Estimated Taxes


The Internal Revenue Service considers income tax as a pay as you go tax. You owe tax on the money you made this month, this month. That is why your employer takes money out of each paycheck to pay for your taxes. At the end of the year it is necessary to reconcile the taxes you actually owe with what you have already paid through withholding using the 1040 tax form. Some people have a balance due if they have not had enough money withheld and some people receive a refund, if they have overpaid their taxes.


If you are self-employed, there is no withholding so it is necessary to pay quarterly estimates. In actuality, tax withheld from your paycheck is an estimate as well. The withholding amount can be adjusted to assure that you are paying close to the actual amount due. Estimates are usually based on the previous year’s income, but not necessarily, because each person or company's situation is different.

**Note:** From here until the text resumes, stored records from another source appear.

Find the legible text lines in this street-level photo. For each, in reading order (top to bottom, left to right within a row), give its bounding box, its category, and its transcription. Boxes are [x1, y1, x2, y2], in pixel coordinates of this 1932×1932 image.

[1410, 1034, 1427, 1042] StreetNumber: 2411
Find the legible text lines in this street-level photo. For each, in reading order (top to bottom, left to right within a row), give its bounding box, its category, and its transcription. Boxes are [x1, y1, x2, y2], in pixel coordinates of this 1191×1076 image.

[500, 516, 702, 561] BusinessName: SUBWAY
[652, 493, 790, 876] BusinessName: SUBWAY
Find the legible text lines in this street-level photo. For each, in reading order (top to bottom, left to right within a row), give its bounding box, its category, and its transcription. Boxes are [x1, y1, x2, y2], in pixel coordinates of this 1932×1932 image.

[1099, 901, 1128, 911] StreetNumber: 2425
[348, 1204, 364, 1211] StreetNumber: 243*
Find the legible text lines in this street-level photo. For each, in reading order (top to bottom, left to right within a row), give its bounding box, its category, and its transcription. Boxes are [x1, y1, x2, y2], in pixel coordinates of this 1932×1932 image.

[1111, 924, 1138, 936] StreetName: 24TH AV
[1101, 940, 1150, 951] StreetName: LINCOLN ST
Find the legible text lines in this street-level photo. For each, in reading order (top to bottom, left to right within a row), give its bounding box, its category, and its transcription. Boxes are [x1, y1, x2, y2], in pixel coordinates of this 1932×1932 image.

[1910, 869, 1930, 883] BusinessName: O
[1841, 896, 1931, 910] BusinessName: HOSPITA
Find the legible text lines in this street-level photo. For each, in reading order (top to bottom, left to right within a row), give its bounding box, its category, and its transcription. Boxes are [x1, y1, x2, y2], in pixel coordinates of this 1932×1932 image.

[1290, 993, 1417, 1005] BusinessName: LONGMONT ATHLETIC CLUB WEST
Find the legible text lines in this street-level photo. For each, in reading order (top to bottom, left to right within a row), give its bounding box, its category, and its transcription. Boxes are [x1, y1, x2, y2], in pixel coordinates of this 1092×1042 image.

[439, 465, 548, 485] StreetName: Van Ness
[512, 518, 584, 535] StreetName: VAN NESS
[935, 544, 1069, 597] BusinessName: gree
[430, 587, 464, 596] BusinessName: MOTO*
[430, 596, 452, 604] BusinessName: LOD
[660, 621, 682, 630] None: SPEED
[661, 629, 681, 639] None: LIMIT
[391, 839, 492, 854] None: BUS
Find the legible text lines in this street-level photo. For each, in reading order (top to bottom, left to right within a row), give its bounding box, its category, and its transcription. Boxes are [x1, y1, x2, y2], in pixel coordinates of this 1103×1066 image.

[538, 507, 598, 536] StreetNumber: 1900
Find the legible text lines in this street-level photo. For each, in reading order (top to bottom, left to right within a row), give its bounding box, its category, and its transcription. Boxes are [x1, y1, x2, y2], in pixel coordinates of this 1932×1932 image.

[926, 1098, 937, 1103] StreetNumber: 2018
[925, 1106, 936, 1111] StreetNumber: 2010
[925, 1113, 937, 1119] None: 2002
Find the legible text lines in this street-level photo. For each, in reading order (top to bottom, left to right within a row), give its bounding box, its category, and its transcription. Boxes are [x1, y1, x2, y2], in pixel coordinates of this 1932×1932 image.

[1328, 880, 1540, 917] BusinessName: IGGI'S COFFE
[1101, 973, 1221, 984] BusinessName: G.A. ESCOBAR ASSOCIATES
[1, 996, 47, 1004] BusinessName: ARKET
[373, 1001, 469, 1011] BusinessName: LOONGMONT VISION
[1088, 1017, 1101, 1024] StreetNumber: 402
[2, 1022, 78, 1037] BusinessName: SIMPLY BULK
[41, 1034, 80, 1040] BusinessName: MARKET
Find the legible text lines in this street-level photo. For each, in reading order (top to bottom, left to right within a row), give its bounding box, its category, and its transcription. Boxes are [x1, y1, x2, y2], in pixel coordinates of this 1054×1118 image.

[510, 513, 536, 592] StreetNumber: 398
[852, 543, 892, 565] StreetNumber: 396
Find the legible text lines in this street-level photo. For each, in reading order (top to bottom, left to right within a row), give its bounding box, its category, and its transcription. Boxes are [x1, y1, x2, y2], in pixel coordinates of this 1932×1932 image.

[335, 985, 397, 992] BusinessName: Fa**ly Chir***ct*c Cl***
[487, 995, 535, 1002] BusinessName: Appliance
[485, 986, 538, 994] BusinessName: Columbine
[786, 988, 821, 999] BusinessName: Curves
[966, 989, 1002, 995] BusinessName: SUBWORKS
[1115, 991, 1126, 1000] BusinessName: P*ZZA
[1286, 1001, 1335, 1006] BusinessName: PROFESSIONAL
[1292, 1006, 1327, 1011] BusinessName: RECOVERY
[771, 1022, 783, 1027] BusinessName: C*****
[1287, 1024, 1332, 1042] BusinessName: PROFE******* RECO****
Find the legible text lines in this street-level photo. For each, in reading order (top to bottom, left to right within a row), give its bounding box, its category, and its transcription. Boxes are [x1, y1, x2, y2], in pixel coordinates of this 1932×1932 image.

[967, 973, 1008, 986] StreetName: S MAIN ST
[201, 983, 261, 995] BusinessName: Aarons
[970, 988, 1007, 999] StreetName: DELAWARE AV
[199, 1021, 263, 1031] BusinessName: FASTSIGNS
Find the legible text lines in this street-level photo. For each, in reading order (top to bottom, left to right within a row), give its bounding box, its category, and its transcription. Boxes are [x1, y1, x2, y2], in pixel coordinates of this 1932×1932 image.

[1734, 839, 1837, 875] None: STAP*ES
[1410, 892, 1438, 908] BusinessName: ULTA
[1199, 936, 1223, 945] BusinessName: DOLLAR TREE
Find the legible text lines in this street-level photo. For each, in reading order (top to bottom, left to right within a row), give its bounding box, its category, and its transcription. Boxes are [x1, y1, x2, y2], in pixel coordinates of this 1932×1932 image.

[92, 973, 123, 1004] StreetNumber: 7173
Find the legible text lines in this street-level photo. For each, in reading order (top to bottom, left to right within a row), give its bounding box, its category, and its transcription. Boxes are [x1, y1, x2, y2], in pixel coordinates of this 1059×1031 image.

Quarterly estimates are due April 15, June 15, September 15, and January 15 and should each represent one fourth of the total tax you think you will owe, including SE tax. There are special rules for farmers whose income is more likely to come in less consistently than say a barber shop.


Federal estimates are paid using Form 1040 ES. Each state also has their own system for filing estimated tax payments as well. If you wait until the end of the year to pay all of your taxes, the IRS will consider them late and charge you a small interest penalty even if paid by April 15.